Drupal isn't for making static, fixed web pages. It stores your site's content – articles, pages, blog postings, images, and so on, as well as information like your site's name and layout – in a database. Drupal then generates your site's pages "dynamically" from that database, following rules that you set.

Anyone with permission can add or modify the database's content from a normal web browser, with no special software. When you make a change, such as changing the name of a menu item, or changing the site's logo, you're making that change to the database that all pages are generated from. That means the change is instantly made throughout the site, without your needing to modify a dozen pages individually.

A content management system isn't the best solution for all web sites. But it is for many web sites.

More about Drupal

Drupal's home base is at http://www.drupal.org. You can learn a lot there to enhance these instructions, especially from these sections:

Drupal Handbooks: Lots of info; a bit overwhelming!

Drupal Cookbook: Part of the above handbooks, concentrating on basics for new Drupal users. Helpful stuff!

End User Guide: Also part of the handbooks. Information focused on the non-administrator user – helpful both to you, and to any site visitors to whom you give permission to add comments, create content, or otherwise interact with your site.

Drupalace.com features the following in addition to EDAM:

Drupal for Beginners: A one-page overview of what Drupal is, who it's for, and what you should expect. A good place to start!

You're in charge

As administrator, you're in control of your own site. You add and modify content, set the site's basic rules, control its functionality, and so on. Drupal makes that task far, far easier than it would be with an old-fashioned static web site, letting you wield great features that would have taken a small army of webmasters not long ago.

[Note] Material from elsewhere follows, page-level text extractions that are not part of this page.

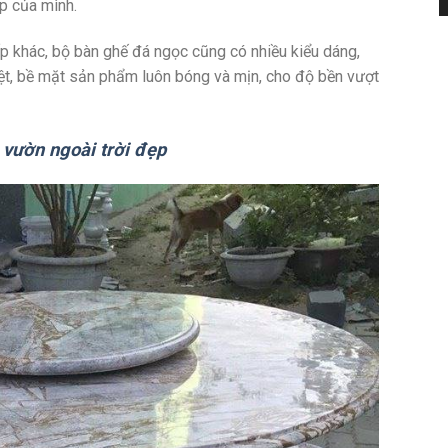
p của mình.
 khác, bộ bàn ghế đá ngọc cũng có nhiều kiểu dáng,
ệt, bề mặt sản phẩm luôn bóng và mịn, cho độ bền vượt
 vườn ngoài trời đẹp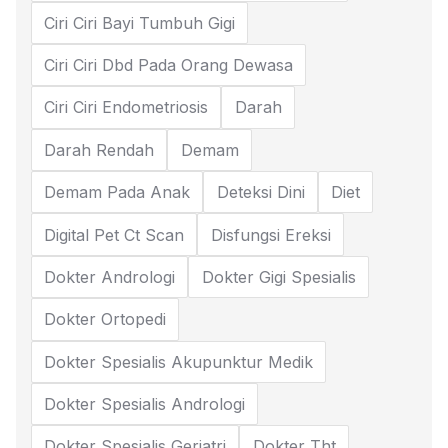
Ciri Ciri Bayi Tumbuh Gigi
Ciri Ciri Dbd Pada Orang Dewasa
Ciri Ciri Endometriosis
Darah
Darah Rendah
Demam
Demam Pada Anak
Deteksi Dini
Diet
Digital Pet Ct Scan
Disfungsi Ereksi
Dokter Andrologi
Dokter Gigi Spesialis
Dokter Ortopedi
Dokter Spesialis Akupunktur Medik
Dokter Spesialis Andrologi
Dokter Spesialis Geriatri
Dokter Tht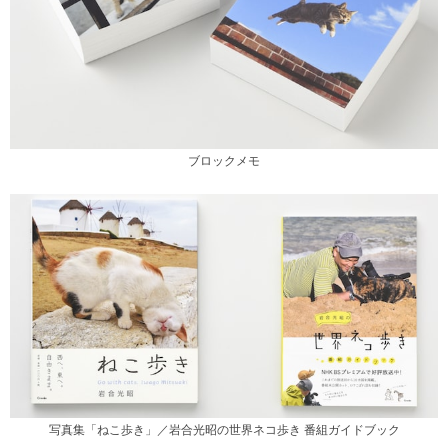
ブロックメモ
写真集「ねこ歩き」／岩合光昭の世界ネコ歩き 番組ガイドブック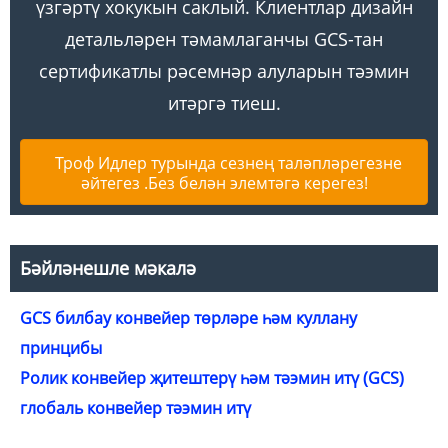
үзгәртү хокукын саклый. Клиентлар дизайн
детальләрен тәмамлаганчы GCS-тан
сертификатлы рәсемнәр алуларын тәэмин
итәргә тиеш.
Троф Идлер турында сезнең таләпләрегезне
әйтегез .Без белән элемтәгә керегез!
Бәйләнешле мәкалә
GCS билбау конвейер төрләре һәм куллану
принцибы
Ролик конвейер җитештерү һәм тәэмин итү (GCS)
глобаль конвейер тәэмин итү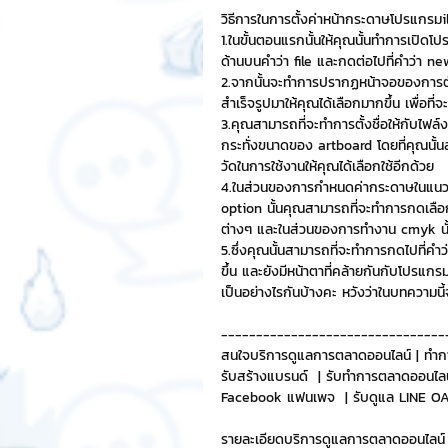
วิธีการในการตั้งค่าหน้ากระดาษโปรแกรมi
1.ในขั้นตอนแรกนั้นให้คุณนั้นทำการเปิดโ
Chat Bot
เวบไซต์
รวมบ
ด้านบนคำว่า file และกดต่อไปที่คำว่า ne
2.จากนั้นจะทำการปรากฏหน้าจอของการตั้
สำเร็จรูปมาให้คุณได้เลือกมากขึ้น เพื่อ
3.คุณสามารถที่จะทำการตั้งชื่อให้กับไฟล
Sponsored Sticker
มาสคอ
กระทั่งขนาดของ artboard โดยที่คุณนั้
วัดในการใช้งานให้คุณได้เลือกใช้อีกด้วย
4.ในส่วนของการกำหนดค่ากระดาษในแนวน
มาสคอต 3D
option นั้นคุณสามารถที่จะทำการกดเลือ
ต่างๆ และในส่วนของการทำงาน cmyk นั้น
5.ซึ่งคุณนั้นสามารถที่จะทำการกดไปที่คำว
ขึ้น และยังมีหน้าตาที่คล้ายกันกับโปรแกรม
เป็นอย่างไรกันบ้างคะ หวังว่าในบทความนี
--------------------------------
สนใจบริการดูแลการตลาดออนไลน์ | ทำก
รับสร้างแบรนด์  | รับทำการตลาดออนไลน
Facebook แฟนเพจ  | รับดูแล LINE OA 
รายละเอียดบริการดูแลการตลาดออนไลน์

Ways you can control how the site works include:

  • You can configure the site in many ways, changing settings and enabling functions.
  • You can set different privileges for different types of user, such as anonymous visitors, staff members, top administrators, and so on, determining what each user can and can't do.
  • You (or a system administrator) can add new features to Drupal through software called modules. A very active community of Drupal developers is constantly releasing improved and new modules.
  • You can easily change the overall graphic appearance using ready-made layouts called Themes.

As with all powerful things, though, there's some learning to do, and there will be questions. EDAM is one of many resources to help you out. Read it and try things out as you go.